Canada is singled out as the least risky investment area in the August edition of the UBS/Gallup Index of Investor Optimism. It is followed closely by Japan and the United States.
The investor optimism index rose slightly in August, indicating that investor optimism continues its upward trajectory. It reached 61 in August, compared with 58 last month, 54 in June and 50 in May. Investor sentiment continues its modest rebound since a substantial drop-off in April when the Index dropped from 74 to 52.
U.S. investors were surveyed this month about the risks associated with investing in international securities and securities in specific geographical areas of the world. On a scale of one to 10, with 10 being the most risky, Canada ranked lowest at 4.7, followed closely by Japan and the U.S. at 4.9.

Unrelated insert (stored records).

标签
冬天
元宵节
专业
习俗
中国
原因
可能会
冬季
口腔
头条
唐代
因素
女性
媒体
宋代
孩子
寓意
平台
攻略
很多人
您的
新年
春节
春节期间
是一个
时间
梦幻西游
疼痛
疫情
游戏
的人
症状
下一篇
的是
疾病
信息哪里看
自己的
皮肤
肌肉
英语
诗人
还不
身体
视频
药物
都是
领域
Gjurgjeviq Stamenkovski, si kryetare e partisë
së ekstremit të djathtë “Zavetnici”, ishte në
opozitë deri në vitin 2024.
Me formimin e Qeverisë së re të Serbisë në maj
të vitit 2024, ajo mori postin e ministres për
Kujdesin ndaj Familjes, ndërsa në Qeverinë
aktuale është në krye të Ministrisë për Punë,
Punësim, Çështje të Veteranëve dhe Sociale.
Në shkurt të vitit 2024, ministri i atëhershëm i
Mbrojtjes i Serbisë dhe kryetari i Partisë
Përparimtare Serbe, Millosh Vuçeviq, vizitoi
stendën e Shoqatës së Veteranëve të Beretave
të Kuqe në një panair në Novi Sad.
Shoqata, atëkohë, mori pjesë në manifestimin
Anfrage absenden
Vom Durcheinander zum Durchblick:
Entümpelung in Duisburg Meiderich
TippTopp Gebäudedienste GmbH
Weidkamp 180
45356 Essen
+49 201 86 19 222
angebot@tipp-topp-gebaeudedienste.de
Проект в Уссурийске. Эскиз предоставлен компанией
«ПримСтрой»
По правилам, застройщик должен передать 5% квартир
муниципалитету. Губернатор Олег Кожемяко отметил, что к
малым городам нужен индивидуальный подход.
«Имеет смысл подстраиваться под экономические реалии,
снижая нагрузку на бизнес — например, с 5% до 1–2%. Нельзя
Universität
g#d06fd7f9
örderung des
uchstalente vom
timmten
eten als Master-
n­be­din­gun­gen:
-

Despite the fluctuations in the U.S. market over the past eight years, the majority of investors have consistently rated their own portfolios as having moderate risk. The current figures show that 65% associate moderate risk with their portfolios, 10% associate high-risk, and 25% low-risk, little changed over the past eight years.
In the past seven to eight years there have been some major changes in investors’ perceptions of which countries provide the most risk to investment, UBS says. For Japan, this represents a major improvement from when UBS/Gallup last measured its associated risk in 1998, a time when Japan was in serious financial difficulty. In that survey, Japan scored a 6.7, with 39% of investors responding that it represented high risk. The current 4.9 average score for Japan includes just 10% of investors giving a high-risk score.

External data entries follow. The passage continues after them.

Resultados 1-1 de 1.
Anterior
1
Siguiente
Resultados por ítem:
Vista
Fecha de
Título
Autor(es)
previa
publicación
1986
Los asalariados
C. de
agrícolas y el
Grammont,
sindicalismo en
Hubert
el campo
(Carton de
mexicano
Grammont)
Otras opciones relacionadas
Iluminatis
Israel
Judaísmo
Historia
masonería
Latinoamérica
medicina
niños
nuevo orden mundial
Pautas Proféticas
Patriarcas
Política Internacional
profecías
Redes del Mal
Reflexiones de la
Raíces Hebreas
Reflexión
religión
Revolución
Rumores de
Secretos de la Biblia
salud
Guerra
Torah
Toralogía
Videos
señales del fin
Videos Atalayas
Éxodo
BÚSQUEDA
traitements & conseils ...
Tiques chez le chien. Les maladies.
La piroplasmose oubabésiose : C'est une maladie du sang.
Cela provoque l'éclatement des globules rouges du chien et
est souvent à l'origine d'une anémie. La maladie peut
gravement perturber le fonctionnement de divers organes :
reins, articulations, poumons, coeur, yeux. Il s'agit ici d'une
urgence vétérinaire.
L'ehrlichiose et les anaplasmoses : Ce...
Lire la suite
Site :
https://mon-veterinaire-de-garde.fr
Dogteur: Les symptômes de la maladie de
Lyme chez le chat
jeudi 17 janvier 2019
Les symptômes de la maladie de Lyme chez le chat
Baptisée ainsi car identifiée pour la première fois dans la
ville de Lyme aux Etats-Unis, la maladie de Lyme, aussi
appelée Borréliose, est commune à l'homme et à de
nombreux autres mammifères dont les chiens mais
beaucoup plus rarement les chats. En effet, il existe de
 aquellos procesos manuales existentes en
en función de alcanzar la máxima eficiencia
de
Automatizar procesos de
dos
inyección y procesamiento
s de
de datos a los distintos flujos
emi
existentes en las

Areas perceived by American investors as the most risky include the Middle East, with an average score of 7.2; Africa, with a score of 6.8; and Russia, with a score of 6.6.

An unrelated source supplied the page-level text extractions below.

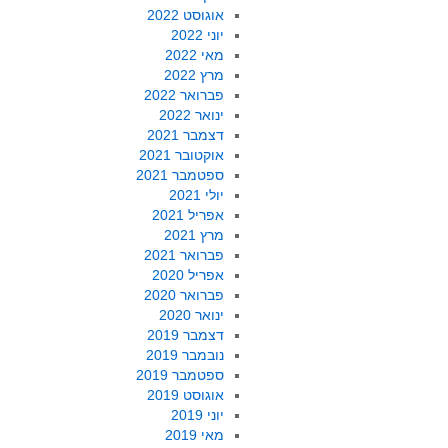
אוגוסט 2022
יוני 2022
מאי 2022
מרץ 2022
פברואר 2022
ינואר 2022
דצמבר 2021
אוקטובר 2021
ספטמבר 2021
יולי 2021
אפריל 2021
מרץ 2021
פברואר 2021
אפריל 2020
פברואר 2020
ינואר 2020
דצמבר 2019
נובמבר 2019
ספטמבר 2019
אוגוסט 2019
יוני 2019
מאי 2019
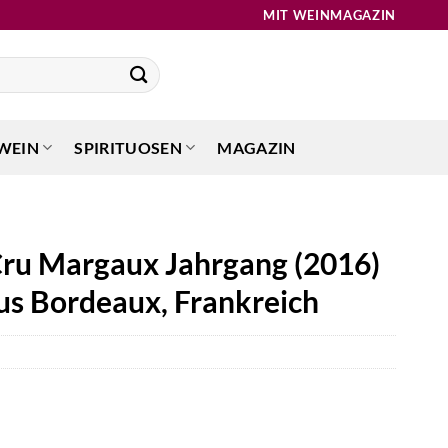
MIT WEINMAGAZIN
WEIN
SPIRITUOSEN
MAGAZIN
ru Margaux Jahrgang (2016)
us Bordeaux, Frankreich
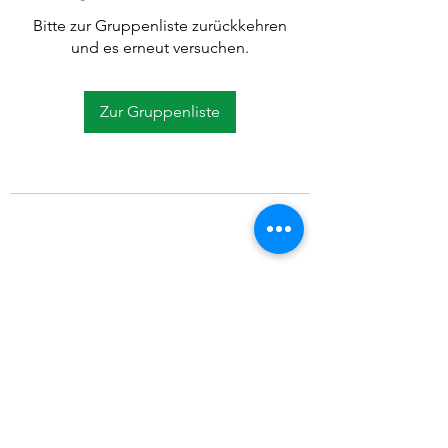
Bitte zur Gruppenliste zurückkehren
und es erneut versuchen.
Zur Gruppenliste
©2021 SVP Regio Kerzers.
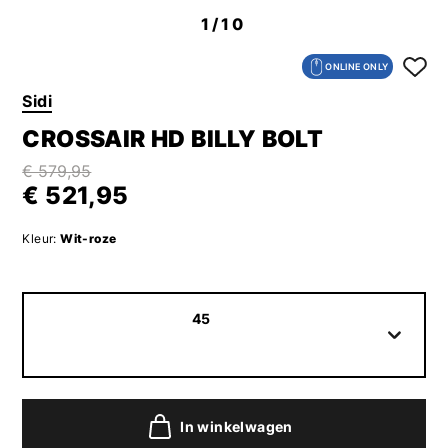
1
/10
ONLINE ONLY
Sidi
CROSSAIR HD BILLY BOLT
€ 579,95
€ 521,95
Kleur:
Wit-roze
45
In winkelwagen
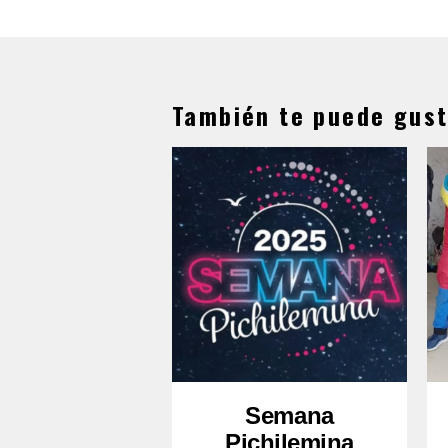
También te puede gust
Semana
Pichilemina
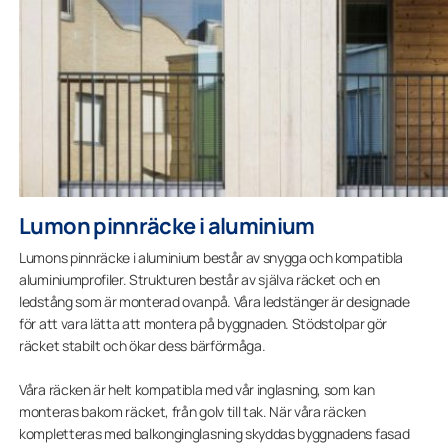
Lumon pinnräcke i aluminium
Lumons pinnräcke i aluminium består av snygga och kompatibla
aluminiumprofiler. Strukturen består av själva räcket och en
ledstång som är monterad ovanpå. Våra ledstänger är designade
för att vara lätta att montera på byggnaden. Stödstolpar gör
räcket stabilt och ökar dess bärförmåga.
Våra räcken är helt kompatibla med vår inglasning, som kan
monteras bakom räcket, från golv till tak. När våra räcken
kompletteras med balkonginglasning skyddas byggnadens fasad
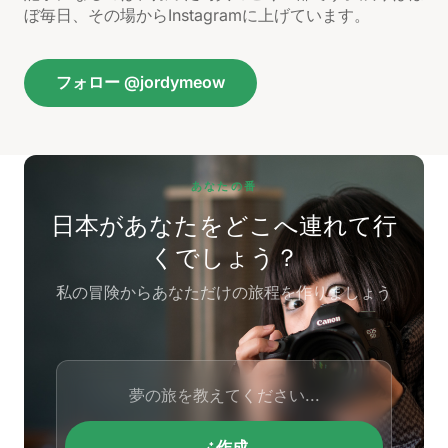
ぼ毎日、その場からInstagramに上げています。
フォロー @jordymeow
あなたの番
日本があなたをどこへ連れて行
くでしょう？
私の冒険からあなただけの旅程を作りましょう
作成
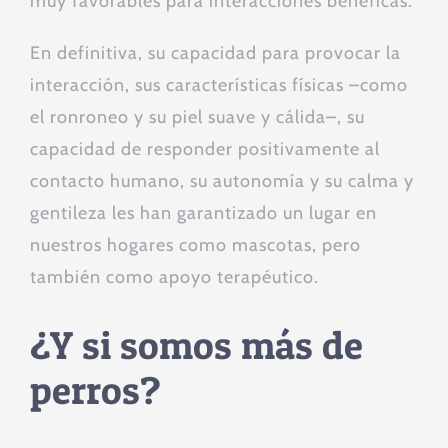
muy favorables para interacciones benéficas.
En definitiva, su capacidad para provocar la
interacción, sus características físicas –como
el ronroneo y su piel suave y cálida–, su
capacidad de responder positivamente al
contacto humano, su autonomía y su calma y
gentileza les han garantizado un lugar en
nuestros hogares como mascotas, pero
también como apoyo terapéutico.
¿Y si somos más de
perros?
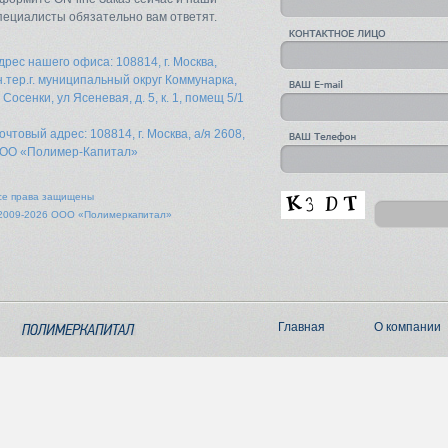
пециалисты обязательно вам ответят.
дрес нашего офиса: 108814, г. Москва,
н.тер.г. муниципальный округ Коммунарка,
. Сосенки, ул Ясеневая, д. 5, к. 1, помещ 5/1
очтовый адрес: 108814, г. Москва, а/я 2608,
ОО «Полимер-Капитал»
се права защищены
2009-2026 ООО «Полимеркапитал»
Главная
О компании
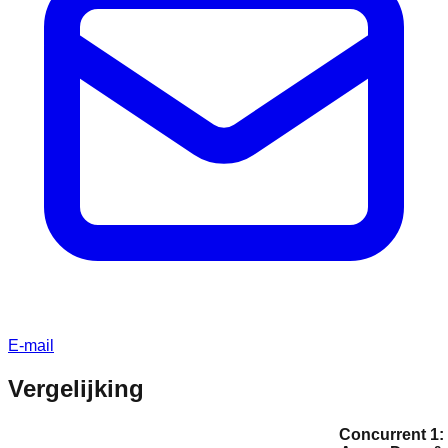
E-mail
Vergelijking
Concurrent 1:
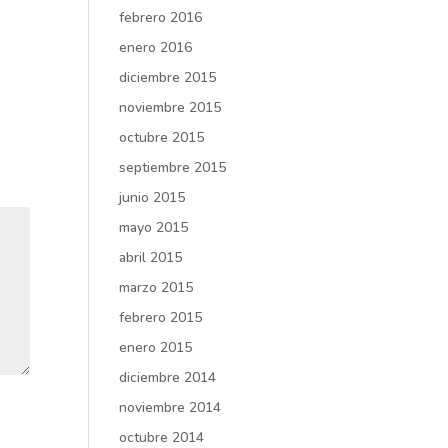
febrero 2016
enero 2016
diciembre 2015
noviembre 2015
octubre 2015
septiembre 2015
junio 2015
mayo 2015
abril 2015
marzo 2015
febrero 2015
enero 2015
diciembre 2014
noviembre 2014
octubre 2014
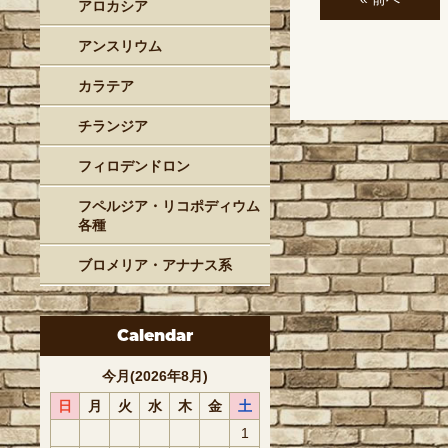
アロカシア
アンスリウム
カラテア
チランジア
フィロデンドロン
フペルジア・リコポディウム
各種
ブロメリア・アナナス系
Calendar
今月(2026年8月)
日
月
火
水
木
金
土
1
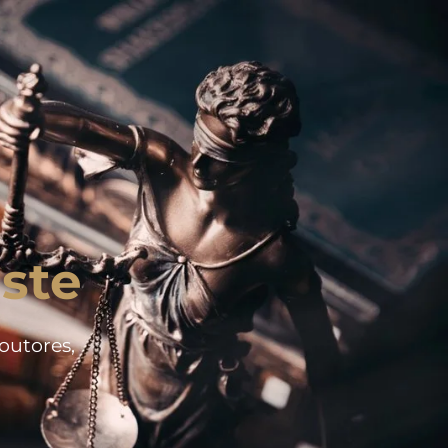
ste
doutores,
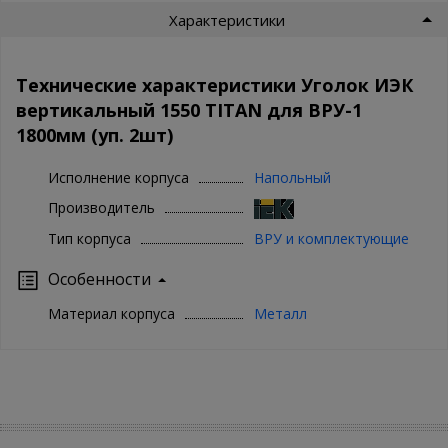
Характеристики
Технические характеристики Уголок ИЭК
вертикальный 1550 TITAN для ВРУ-1
1800мм (уп. 2шт)
Исполнение корпуса
Напольный
Производитель
Тип корпуса
ВРУ и комплектующие
Особенности
Материал корпуса
Металл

For Russia, the current rating represents a major improvement from seven years ago, when it won the unofficial title of riskiest area in the world with a score of 8.7. The poll, taken in September of 1998 clearly reflected the news that Russia had just defaulted on more than US$40 billion in domestic debt. At that time, 79% of investors gave Russia a high score of between 8-10, compared with just 41% who give Russia that high a score in the current poll. This past May, Russia announced its plans to repay early 38% of its domestic debt, which is likely a contributing factor in the recovering investor sentiment.
Other areas showing a major improvement in the past seven years include China, Eastern Europe and Asia (excluding China and Japan). In 1998, 47% of investors gave China a high-risk score, compared with only 23% today. 34% of investors gave Eastern Europe a high-risk score in 1998 compared with only 19% today. Finally, 48% of investors gave Asia a high-risk score in 1998 compared with 23% today.
Eastern Europe is now much closer to Western Europe in its risk ratings than it was seven years ago. Then Eastern Europe received an average rating of 6.6, with 34% of investors giving it a high-risk score. Today, its average score is 5.9 and only 19% of investors give it a high-risk score. Over the same seven-year period, Western Europe has shown little change, from an average score of 5.6 in 1998 to 5.4 today.
“As globalization makes the world a smaller and smaller place and integrates world economies, investors have become more receptive to investing in foreign markets and international securities,” said UBS associate strategist, Robin Miranda.
“Investments in foreign securities are now seen as an important element of a diverse portfolio and investors are increasingly looking for opportunities that lie in emerging markets.”
Following Russia’s debt crisis in 1998, investor confidence in international stocks and international global funds generally, without thinking about any specific area of the world, has steadily recovered. American investors are much more positive now than they were seven years ago. In September 1998, confidence sank. 42% of investors gave high-risk ratings to international global funds and 46% gave the same ratings to international stocks. Today, only 20% and 23% respectively give high-risk ratings to these two investment vehicles. The current ratings are similar to those measured in September 1997.
Also, last month China allowed its currency, the yuan, to be devalued rather than to continue to be tied to the US dollar as it had been for a decade. But the UBS/Gallup survey shows that investors are ambivalent about its possible effect on the U.S. economy. Twenty-nine per cent say the devaluation will have a positive effect, and almost an equal number, 31%, say a negative effect. Another 35% expect no effect one way or the other.
@page_break@These findings are part of the 89th Index of Investor Optimism, which was conducted August 1 to August 14. The sample includes 803 investors randomly selected from across the country. For this study, the American investor is defined as any person who is head of a household or a spouse in any household with total savings and investments of US$10,000 or more. The sampling error in the results is plus or minus four percentage points.